A real good idea. A Nobel Prize–worthy idea. Some time when I can sit and eat as much food as I want without anyone reminding me how much it costs and play Madden until my hands are raw. She fills me in on some basic details, and after I wolf down a snack of three peanut butter and jelly sandwiches, I’m upstairs in my room to call Jamie and tell her all about it.
She answers immediately. “Did you get your blood test? When do we find out Dylan the Giant has a posse?”
“Blood sucked out Friday, but I have news.”
“Tell me.”
“My mom’s going on a business trip to Pittsburgh.”
“This sounds promising.”
“Honestly, I’m just excited to have the house to myself,” I say. “She’s only gone for two days, one night, and I might as well wear an ankle monitoring bracelet, but it’s thirty-six hours without Mom. I’m psyched.”
“I’m so jealous.”
“Don’t be. It’s going to be me and about thirty of my closest pizza-shaped friends.”
“And maybe a little something else.”
My eyebrows raise. “Go on.”
“Let me ask you something, how fast can you grow a beard?”
“A full beard, or some scruff? I can do scruff in a day.”
“Good to know. How long for a full beard?”
“Like three days. Why?”
“When’s your mom going out of town?”
“Next Thursday.”
Jamie’s grin fires across the phone lines. “Start growing that beard on Monday.”
TWENTY-THREE
It’s Friday, and a sweeping breath of calm fills me as I pick good, clean clothes to wear to the hospital. White cotton button-down shirt. Clean jeans with the leg cut out for my cast. A navy blue sweater. I comb my hair, not that it does more than tickle a scalp full of stubby follicles. This is a baptism. Dear Dad, I start to dictate in my head. It’s time to learn the truth. We have the thing. That spark, that flare, that tumor that makes us (made, in your case, sorry) grow way too big. This is the day I take my first deliberate steps to getting to the bottom of whatever the hell is wrong with me. I’m on the road to my diagnosis and I can’t wait.
It’s an ungodly early appointment, but I don’t care. Mom’s saying things and they float around me, creating a bolstering cloud of security, because this is it. I’ve googled the snot out of acromegaly.
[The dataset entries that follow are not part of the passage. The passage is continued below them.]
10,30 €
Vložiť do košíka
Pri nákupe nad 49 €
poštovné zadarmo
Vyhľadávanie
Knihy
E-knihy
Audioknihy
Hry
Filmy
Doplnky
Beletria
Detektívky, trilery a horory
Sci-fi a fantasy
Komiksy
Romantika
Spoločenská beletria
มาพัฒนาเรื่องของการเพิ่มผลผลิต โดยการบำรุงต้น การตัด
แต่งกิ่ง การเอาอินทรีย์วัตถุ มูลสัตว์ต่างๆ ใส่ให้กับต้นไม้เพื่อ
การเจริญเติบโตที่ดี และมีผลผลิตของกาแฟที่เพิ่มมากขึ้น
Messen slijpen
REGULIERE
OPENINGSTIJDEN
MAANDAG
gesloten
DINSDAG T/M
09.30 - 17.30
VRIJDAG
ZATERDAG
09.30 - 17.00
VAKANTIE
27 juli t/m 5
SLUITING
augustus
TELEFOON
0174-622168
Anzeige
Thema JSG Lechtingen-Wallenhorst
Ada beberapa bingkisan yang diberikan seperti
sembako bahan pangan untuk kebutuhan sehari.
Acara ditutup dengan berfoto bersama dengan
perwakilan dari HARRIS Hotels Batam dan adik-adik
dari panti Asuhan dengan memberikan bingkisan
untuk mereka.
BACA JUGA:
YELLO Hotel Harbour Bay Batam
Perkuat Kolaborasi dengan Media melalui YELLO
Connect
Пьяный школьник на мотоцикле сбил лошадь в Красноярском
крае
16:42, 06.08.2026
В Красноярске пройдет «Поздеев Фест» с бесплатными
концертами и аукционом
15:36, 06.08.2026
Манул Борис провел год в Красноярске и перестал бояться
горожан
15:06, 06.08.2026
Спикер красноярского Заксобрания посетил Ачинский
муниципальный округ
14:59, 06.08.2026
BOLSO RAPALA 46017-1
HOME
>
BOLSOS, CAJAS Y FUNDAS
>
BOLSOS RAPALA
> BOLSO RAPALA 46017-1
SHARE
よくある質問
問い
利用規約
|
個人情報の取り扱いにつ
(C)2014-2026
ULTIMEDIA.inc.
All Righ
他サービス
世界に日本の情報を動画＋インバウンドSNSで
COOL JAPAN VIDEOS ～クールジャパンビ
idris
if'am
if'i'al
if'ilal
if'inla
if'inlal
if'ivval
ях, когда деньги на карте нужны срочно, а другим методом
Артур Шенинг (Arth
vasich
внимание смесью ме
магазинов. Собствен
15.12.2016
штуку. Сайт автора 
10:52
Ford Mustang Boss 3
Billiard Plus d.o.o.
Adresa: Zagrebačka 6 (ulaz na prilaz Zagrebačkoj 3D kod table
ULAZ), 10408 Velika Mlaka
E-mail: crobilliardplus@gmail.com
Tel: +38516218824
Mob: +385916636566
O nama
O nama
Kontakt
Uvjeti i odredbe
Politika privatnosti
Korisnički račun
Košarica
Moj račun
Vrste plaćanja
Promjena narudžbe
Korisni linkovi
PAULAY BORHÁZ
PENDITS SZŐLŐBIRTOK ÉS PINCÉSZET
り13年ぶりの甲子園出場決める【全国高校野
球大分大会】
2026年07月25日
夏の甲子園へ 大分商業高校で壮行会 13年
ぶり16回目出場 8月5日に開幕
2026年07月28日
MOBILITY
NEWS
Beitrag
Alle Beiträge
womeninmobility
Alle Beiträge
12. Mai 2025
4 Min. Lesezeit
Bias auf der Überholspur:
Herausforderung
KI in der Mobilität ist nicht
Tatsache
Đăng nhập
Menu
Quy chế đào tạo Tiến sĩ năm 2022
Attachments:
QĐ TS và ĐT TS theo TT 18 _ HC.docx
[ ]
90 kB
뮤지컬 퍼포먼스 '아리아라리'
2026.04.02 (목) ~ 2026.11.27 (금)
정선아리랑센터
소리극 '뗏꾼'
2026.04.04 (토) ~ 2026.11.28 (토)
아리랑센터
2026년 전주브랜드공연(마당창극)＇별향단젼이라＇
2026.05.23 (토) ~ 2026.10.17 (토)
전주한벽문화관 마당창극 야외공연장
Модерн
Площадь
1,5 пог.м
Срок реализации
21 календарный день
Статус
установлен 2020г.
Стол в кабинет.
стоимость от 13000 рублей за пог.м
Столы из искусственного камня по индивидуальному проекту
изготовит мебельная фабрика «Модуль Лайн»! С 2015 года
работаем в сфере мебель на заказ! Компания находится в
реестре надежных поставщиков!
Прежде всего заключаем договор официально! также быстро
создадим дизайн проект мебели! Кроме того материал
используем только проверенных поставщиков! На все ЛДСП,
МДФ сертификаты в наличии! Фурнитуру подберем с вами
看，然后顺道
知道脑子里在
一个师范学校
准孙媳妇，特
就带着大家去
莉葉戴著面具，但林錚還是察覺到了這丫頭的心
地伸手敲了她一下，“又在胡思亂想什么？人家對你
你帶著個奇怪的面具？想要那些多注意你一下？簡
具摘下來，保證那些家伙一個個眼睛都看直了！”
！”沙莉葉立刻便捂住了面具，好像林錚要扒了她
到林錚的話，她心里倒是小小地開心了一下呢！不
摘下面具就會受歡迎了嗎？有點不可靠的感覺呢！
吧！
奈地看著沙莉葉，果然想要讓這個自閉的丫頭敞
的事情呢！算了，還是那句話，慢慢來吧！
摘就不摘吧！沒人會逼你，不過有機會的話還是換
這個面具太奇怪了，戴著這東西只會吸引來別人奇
I’m ready to join the parade. The blood test today will look for an overactive hormone and I’ve already checked nearly everything off the list. Enlarged hands and feet? Yup. Everything is enlarged, it all counts. Coarsened facial features? You bet. A deepened, husky voice? You’ve been listening in, haven’t you, you sly devil? There’s other stuff that doesn’t line up with the list from the Mayo Clinic, but there’s enough right there to say oh hell yeah, it’s gigantism. I’ve already signed up for the acromegaly mailing list. I’m ready to be the state of Oregon’s chapter president.
Someday, when I’m being interviewed for Nova or 60 Minutes because I’ll have cured cancer by then, they’ll ask me about my formative years and I’ll say what a shitstorm my life was until I got my diagnosis. And once I was a legit medical giant I was no longer ashamed to tower through the halls. I had a genetic ailment that no one could take away from me. My pituitary gland produced too much growth hormone; it’s not my fault. Perhaps there’s surgery on the horizon for some benign tumors causing trouble, but once they’re gone I am in the clear. I stop growing.
I fasted overnight. I haven’t had any breakfast. Let’s do this.
Mom and I get in the car. Back on the road again and we’re off to the hospital. It’s a different room in a wing on the right I’ve never been to. Everything is fresh and new. Even the magazines have better pictures of bikini-clad ladies over here. Doesn’t matter they’re illustrating some weight-loss bullshit; still counts. The lab tech calls me in for the blood draw.
“Why you smiling, baby?” she asks.
“Nothing.” Everything. “How much blood are you taking today?”
“Eight pints.”
“Really?”
“No, you’d be dead.” She laughs. Gotta love phlebotomist humor. “Couple vials, baby, and you’re on your way.”
The needle goes into my vein. Vials are filled. She releases the purple elastic around my bicep, presses a cotton ball against my arm, slaps some paper tape over it, and I’m free.